I've always believed that if you want to truly understand a people and their culture you need to read the stories they've written, or told, about themselves. It's from these works that we can get an accurate depiction of what a people believe in, what guides their behaviour, and the philosophical and moral precepts they base their code of conduct on. While reading religious texts or morality tales may well outline the hierarchy among the Gods and the requirements placed upon a people for living a holy life, it's only in the stories that we see them in their day to day living. Of course, the stories are also a much more reliable indicator of the tenor of the times they were written in; for while a dictate in a religious text may not change over the centuries, the way people react to its strictures will vary from age to age.
Interestingly enough a number of peoples have turned to their own stories in an attempt to remind themselves of who they are in order to either stave off cultural extinction, like Native Americans and First Nations people in America and Canada respectively, or to reclaim their history and culture from former colonial masters. In India, for example, the British managed to rewrite history so successfully, the nineteenth century bid for independence by Indians is still referred to in most history books as the Indian Mutiny. So instead of it being depicted as the attempt of an oppressed people to throw off the invader it seems an illegal act against a legitimate governing body.
While you can understand the logic behind those efforts to re-visit older stories, what reason would an Englishman have for a similar project? There doesn't seem much danger of that culture becoming extinct nor has there been any recent attempt by a foreign power to re-write their history. Yet British author Peter Ackroyd has written a modern language version of Geoffrey Chaucer's The Canterbury Tales, being published by Penguin Canada on November 3rd/09.

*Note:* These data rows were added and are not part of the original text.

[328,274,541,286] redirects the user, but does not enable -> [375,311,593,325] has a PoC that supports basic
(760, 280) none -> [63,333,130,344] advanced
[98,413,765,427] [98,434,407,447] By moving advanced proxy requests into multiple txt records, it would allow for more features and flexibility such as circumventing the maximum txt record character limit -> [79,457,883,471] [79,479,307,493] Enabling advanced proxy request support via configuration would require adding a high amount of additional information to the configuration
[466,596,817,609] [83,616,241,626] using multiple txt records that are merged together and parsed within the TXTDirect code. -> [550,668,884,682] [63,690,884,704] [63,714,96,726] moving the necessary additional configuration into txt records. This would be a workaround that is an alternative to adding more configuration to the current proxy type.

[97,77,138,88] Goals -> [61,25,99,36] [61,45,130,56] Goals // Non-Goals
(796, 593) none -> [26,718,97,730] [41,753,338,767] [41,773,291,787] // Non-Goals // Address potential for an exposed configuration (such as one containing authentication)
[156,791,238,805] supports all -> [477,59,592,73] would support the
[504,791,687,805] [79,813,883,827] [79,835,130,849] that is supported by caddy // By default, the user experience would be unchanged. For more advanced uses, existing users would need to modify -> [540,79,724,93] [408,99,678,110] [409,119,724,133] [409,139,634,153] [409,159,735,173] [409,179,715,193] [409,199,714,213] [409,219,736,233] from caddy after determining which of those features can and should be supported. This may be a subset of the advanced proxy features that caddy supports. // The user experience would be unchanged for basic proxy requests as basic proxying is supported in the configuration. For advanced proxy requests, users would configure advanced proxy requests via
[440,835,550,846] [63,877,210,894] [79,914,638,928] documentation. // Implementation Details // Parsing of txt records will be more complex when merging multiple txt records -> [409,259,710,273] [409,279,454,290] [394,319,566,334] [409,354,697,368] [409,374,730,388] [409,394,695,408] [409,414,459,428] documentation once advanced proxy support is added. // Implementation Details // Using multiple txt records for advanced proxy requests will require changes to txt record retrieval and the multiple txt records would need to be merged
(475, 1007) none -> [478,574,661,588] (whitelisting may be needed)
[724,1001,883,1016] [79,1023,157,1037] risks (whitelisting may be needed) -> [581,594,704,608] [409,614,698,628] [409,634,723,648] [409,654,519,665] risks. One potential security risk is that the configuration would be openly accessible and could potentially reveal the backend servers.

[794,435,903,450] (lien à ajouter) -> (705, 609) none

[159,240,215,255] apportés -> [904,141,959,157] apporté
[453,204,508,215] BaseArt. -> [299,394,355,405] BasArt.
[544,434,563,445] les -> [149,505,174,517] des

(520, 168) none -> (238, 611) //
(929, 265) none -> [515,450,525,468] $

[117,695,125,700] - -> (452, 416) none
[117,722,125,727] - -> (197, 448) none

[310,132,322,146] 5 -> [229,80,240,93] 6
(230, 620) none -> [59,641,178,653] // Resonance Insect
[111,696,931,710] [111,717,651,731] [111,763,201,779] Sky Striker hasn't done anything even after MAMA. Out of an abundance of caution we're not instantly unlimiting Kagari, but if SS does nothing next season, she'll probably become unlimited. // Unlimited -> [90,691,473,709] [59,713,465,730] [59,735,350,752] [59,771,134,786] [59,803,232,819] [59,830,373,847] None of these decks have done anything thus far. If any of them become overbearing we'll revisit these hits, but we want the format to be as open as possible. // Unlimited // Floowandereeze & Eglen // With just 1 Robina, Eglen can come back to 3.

The original Canterbury Tales is credited with being the first major work of literature written in English. There's no denying it's historical significance either, as at the time French was the common language of the educated, the nobles, and Kings and Queens, the majority of whom were descendants of the Norman invaders of 1066. However, after the publication of Chaucer's book, that all began to change, and by the time the next king crowned English had become the official language of the court and learning. Of course the English it was originally written in is as foreign to most of us as if it were another language - anybody who remembers trying to struggle through reading "The Tale of the Wyf of Bathe" (Wife of Bath) in high school can attest to that - so aside from scholars, most people have probably never read Canterbury Tales in its entirety.